This Italian style aperitif is brightly lemony and packs an alcoholic punch! It's lovely served chilled and straight, or over ice with soda water. Limoncello is an excellent gift and a worthy thing to make when you have an abundance of lemons.
Use a vegetable peeler or paring knife to cut away strips of the lemon zest, being careful to only take the outermost yellow part of the rind. Using the white pith will make your limoncello too bitter.
7 lemons
Combine the lemon rinds with the sugar in a large bowl, and gently crush them together with a wooden spoon or the end of a rolling pin, until all the rinds have been bruised and mixed with the sugar. Cover and let stand for 1 hour. At this point, the sugar should have extracted the oil from the rinds; they will look oily and glistening, and the sugar will have a texture like wet sand.
1 cup granulated sugar
Set your oven to Steam setting, 135°F/57°C (100% humidity).
Combine the vodka with the extracted lemon rinds and sugar in a large vacuum-sealer bag or a quart sized (1 litre) mason jar. Seal the bag or screw the lid onto the jar (fingertip tightness, not too tight!), and put into your preheated oven. Cook for 2 hours.
2 cups vodka
At the end of cooking, strain out the lemon peel and stir the water into the mixture, then decant into bottles.
1 cup water
Store limoncello in the refrigerator, where it will keep for at least 3 months.
Notes
Make sure you use unwaxed lemons for limoncello. If you use waxed supermarket lemons, the sugar and alcohol steeping will draw out the wax and make the finished product taste strange and have a cloudy appearance.
It's mentioned in the recipe but I'm doubling down here in the notes: don't put the white pith of the lemon peels into your limoncello.

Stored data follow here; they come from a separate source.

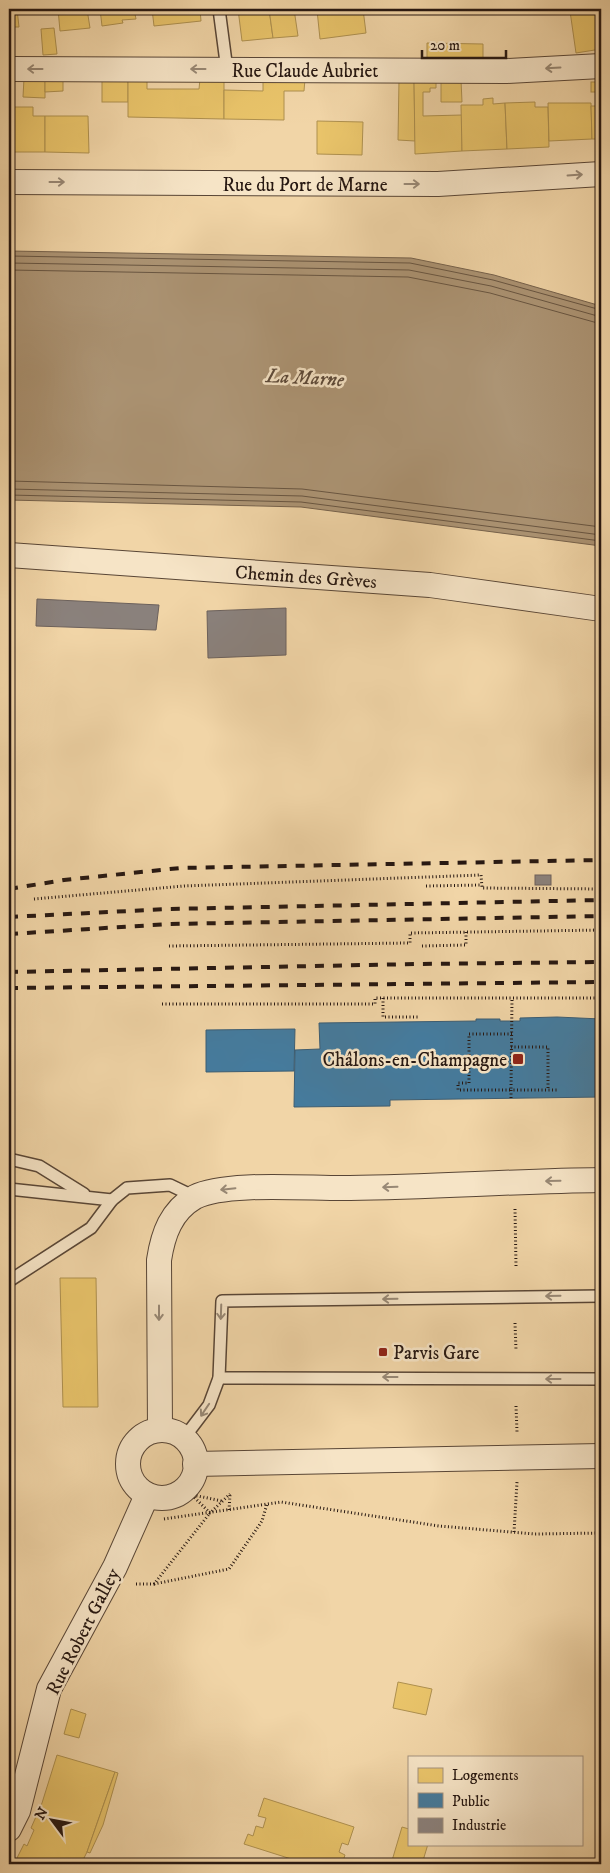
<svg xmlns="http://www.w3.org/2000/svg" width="610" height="1873" viewBox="0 0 610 1873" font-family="'IM FELL DW Pica',serif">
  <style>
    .water { fill: #ac9474; stroke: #76624c }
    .homes { fill: #e9c46a; stroke: #ae904f }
    .public { fill: #457b9d; stroke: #3c5d73 }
    .industry { fill: #8a817c; stroke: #6c615c }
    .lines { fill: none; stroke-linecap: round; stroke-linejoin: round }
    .shore { stroke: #695642; stroke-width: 1 }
    .lane-casing { stroke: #594636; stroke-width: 14 }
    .street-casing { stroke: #594636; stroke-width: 26 }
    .path { stroke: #261711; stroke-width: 3; stroke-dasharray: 1 2.5; stroke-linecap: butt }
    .lane { stroke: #f6e4c6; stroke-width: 11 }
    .street { stroke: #f6e4c6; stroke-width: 24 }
    .rail { stroke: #261711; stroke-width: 4; stroke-dasharray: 9 9; stroke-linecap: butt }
    .oneway { stroke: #988875 }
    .poi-dot { fill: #8f2418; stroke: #f6e4c6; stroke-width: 2 }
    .labels { text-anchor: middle; stroke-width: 5; stroke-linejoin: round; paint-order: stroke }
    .street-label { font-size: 19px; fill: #261711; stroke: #f6e4c6 }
    .poi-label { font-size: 19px; fill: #261711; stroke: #f6e4c6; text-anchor: end }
    .water-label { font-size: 20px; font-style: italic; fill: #5c4939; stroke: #f6e4c6 }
  </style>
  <rect width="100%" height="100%" fill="#f1d5a7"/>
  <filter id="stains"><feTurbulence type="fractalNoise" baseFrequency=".004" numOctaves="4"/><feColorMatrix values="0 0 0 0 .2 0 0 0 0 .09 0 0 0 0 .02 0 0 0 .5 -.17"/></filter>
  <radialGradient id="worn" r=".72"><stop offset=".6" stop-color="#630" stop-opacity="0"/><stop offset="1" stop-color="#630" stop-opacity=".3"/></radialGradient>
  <polygon class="water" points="9,251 411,258 494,275 601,306 601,546 301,507 9,500"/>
  <g class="homes">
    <polygon points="9,9 17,9 19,27 9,27"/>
    <polygon points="58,9 87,9 90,28 60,31"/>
    <polygon points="100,9 134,9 136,19 122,20 123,23 102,26"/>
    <polygon points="152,9 200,9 201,21 154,26"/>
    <polygon points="238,9 269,9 273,38 242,41"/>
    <polygon points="269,9 294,9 298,36 273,38"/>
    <polygon points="328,9 363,9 366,33 320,39 317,10"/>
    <polygon points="601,9 601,49 576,53 570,11"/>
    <polygon points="54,28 57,54 43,55 41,29"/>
    <polygon points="427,43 483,44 483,62 427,61"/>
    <polygon points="24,78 45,78 45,98 23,97"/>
    <polygon points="45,78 63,78 63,91 45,92"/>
    <rect x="102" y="78" width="26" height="24"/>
    <polygon points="128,78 147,78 147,89 199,89 200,79 224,78 224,119 128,117"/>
    <polygon points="263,79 305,79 304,91 284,91 284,120 224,119 224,90 263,91"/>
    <polygon points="399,80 414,80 415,141 398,140"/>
    <polygon points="414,80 436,80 436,88 430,88 430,92 423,92 423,116 462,115 462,151 415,154"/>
    <polygon points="441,80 461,80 462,102 441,102"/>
    <rect x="591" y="82" width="10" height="10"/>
    <polygon points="493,98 493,104 505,103 507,149 462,151 461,105 483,105 483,99"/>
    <polygon points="535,102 535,107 548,107 549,147 507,149 505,103"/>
    <polygon points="548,103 591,103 592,139 549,141"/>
    <polygon points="591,106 601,106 601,139 592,139"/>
    <polygon points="9,107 33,107 33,116 45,116 45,152 9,152"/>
    <polygon points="45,116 88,116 89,153 45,152"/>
    <polygon points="317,121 363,122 362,155 317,154"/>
    <polygon points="60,1278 96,1278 98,1407 63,1407"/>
    <polygon points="398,1682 432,1689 426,1715 393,1708"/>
    <polygon points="71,1709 86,1714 79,1738 64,1734"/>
    <polygon points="57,1755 115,1772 87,1852 81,1864 14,1864 24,1844 27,1846 34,1830 31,1828 42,1803"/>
    <polygon points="115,1772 118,1773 103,1825 90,1853 87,1852"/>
    <polygon points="264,1798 354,1827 348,1845 342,1843 339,1852 345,1855 342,1864 307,1864 244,1844 248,1834 253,1836 256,1826 263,1828 266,1818 258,1816"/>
    <polygon points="402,1827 409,1829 409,1844 428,1844 422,1864 391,1864"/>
  </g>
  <g class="public">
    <polygon points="557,1017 601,1019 601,1097 390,1100 390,1106 294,1107 295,1050 320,1049 319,1023 476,1021 476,1019 500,1019 500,1021 520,1021 520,1018"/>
    <polygon points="295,1029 294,1071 206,1072 206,1030"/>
  </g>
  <g class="industry">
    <polygon points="37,599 159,605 156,630 36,626"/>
    <polygon points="286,608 286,655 208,658 207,611"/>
    <rect x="535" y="875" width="16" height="10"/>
  </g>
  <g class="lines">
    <g class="shore">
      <polyline points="9,256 410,263 493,280 601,310"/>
      <polyline points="9,263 409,270 491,286 601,317"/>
      <polyline points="9,270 408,277 490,293 601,324"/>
      <polyline points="9,481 302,489 601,527"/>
      <polyline points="9,489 302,496 601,535"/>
      <polyline points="9,495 301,502 601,541"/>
    </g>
    <g class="lane-casing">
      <g id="lane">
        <polyline points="219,9 227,70"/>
        <polyline points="9,1159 39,1166 84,1194"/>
        <polyline points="9,1189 112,1200"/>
        <polyline points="9,1281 91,1228 112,1200 127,1188 170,1185 195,1197"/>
        <polyline points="219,1378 601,1379"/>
        <polyline points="184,1438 209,1405 219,1378 222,1301 601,1296"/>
      </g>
    </g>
    <g class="street-casing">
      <g id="street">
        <polyline points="9,69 507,71 601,66"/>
        <polyline points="9,182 438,184 601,174"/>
        <polyline points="9,555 430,585 601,609"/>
        <path d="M160 1430 159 1260C163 1234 171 1211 195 1197 226 1181 312 1189 350 1188 434 1187 517 1181 601 1180"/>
        <circle cx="162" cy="1464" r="34"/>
        <polyline points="195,1464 601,1456"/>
        <polyline points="9,1829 18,1811 49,1689 115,1567 147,1495"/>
      </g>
    </g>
    <g class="path">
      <polyline points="426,886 482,885"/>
      <polyline points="34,899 184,886 481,875 482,888 601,889"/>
      <polyline points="169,946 410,943 410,933 601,930"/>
      <polyline points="422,946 466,945 466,932"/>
      <polyline points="383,998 383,1017 419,1017"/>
      <polyline points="162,1004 375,1004 375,998 601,998"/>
      <polyline points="512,1034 469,1034 469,1083 458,1083 458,1090 511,1090 512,998"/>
      <polyline points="511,1047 548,1047 548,1090"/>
      <polyline points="469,1063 512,1063"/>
      <polyline points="511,1098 511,1090 558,1090"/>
      <polyline points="515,1209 516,1266"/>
      <polyline points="515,1323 516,1350"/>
      <polyline points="516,1406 517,1432"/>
      <polyline points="192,1495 210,1513 230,1494"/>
      <polyline points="193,1495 222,1501"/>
      <polyline points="229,1510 230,1495"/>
      <polyline points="164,1519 281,1502 439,1526 535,1534 601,1533"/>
      <polyline points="514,1532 517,1482"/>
      <polyline points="136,1584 154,1584 210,1513"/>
      <polyline points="154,1584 229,1569 262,1521 267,1504"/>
    </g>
    <use href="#lane" class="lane"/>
    <use href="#street" class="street"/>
    <g class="rail">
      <polyline points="9,889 64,880 180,868 601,860"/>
      <polyline points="9,917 169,909 601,900"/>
      <polyline points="9,934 170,924 601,916"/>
      <polyline points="9,972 417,964 601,962"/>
      <polyline points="9,988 601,982"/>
    </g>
  </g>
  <defs><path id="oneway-shaft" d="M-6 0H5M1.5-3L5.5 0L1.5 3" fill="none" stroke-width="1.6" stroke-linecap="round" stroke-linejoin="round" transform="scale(1.25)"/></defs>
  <g class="oneway">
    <use href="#oneway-shaft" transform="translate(553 68) rotate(177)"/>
    <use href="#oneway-shaft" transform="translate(35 69) rotate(-180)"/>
    <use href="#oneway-shaft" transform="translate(198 69) rotate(-180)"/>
    <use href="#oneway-shaft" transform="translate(575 175) rotate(-4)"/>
    <use href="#oneway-shaft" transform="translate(57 182)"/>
    <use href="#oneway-shaft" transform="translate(412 184)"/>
    <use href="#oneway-shaft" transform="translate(553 1181) rotate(179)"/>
    <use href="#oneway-shaft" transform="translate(390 1187) rotate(178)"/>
    <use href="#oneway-shaft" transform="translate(228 1189) rotate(174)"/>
    <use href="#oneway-shaft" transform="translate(553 1296) rotate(179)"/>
    <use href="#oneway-shaft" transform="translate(390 1299) rotate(179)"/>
    <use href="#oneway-shaft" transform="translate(221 1312) rotate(92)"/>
    <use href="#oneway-shaft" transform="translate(159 1313) rotate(90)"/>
    <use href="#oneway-shaft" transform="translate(390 1377) rotate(180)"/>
    <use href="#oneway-shaft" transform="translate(553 1379) rotate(-180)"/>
    <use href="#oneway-shaft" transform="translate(205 1410) rotate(124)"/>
  </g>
  <g class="poi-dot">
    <rect x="512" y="1053" width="12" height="12" rx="2.5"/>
    <rect x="378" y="1347" width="10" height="10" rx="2.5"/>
  </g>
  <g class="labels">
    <g class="street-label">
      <text x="305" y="77">Rue Claude Aubriet</text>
      <text x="305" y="191">Rue du Port de Marne</text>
      <text transform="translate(306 576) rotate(4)" y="7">Chemin des Grèves</text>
      <text transform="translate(82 1631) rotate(-63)" y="7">Rue Robert Galley</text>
    </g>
    <g class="poi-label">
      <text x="507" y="1066">Châlons-en-Champagne</text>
      <text x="393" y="1359" text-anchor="start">Parvis Gare</text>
    </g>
    <g class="water-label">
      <text transform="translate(305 377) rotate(3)" y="7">La Marne</text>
    </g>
  </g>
  <rect width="610" height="1873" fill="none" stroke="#f1d5a7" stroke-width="30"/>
  <rect x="10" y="10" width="590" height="1853" fill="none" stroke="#261711" stroke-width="2.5"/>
  <rect x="15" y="15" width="580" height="1843" fill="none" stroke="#261711"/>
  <rect x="408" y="1756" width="175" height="90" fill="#f6e4c6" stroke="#a3927e"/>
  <rect x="418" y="1768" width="25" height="15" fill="#e9c46a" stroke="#a3927e"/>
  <text x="452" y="1780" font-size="15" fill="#261711">Logements</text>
  <rect x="418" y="1793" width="25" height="15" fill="#457b9d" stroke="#a3927e"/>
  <text x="452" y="1806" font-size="15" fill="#261711">Public</text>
  <rect x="418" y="1818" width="25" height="15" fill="#8a817c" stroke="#a3927e"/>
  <text x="452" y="1830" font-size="15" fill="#261711">Industrie</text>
  <g transform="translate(52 1820) rotate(302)" stroke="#f6e4c6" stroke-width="4" paint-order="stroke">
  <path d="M0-4L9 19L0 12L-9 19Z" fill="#261711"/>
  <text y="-8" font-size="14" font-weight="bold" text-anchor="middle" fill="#261711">N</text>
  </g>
  <path d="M422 50v8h84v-8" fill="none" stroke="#261711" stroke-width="2.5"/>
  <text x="430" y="50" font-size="15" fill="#261711" stroke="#f6e4c6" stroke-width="4" paint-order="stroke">20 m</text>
  <rect width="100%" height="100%" filter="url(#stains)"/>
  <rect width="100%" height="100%" fill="url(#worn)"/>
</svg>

You just want the aromatic, oily yellow skin from the very outside of the lemons, or your liqueur will be very bitter.
Don't skip the muddling together of the sugar and lemon rinds. Bruising and mixing everything greatly speeds up the extraction of the lemon oils from the rind, which helps make this recipe much faster than a conventional home made limoncello.
You don't need the flesh/juice of the lemons for this recipe, but don't throw them away! I highly recommend steamed lemon curd to use up all that juice.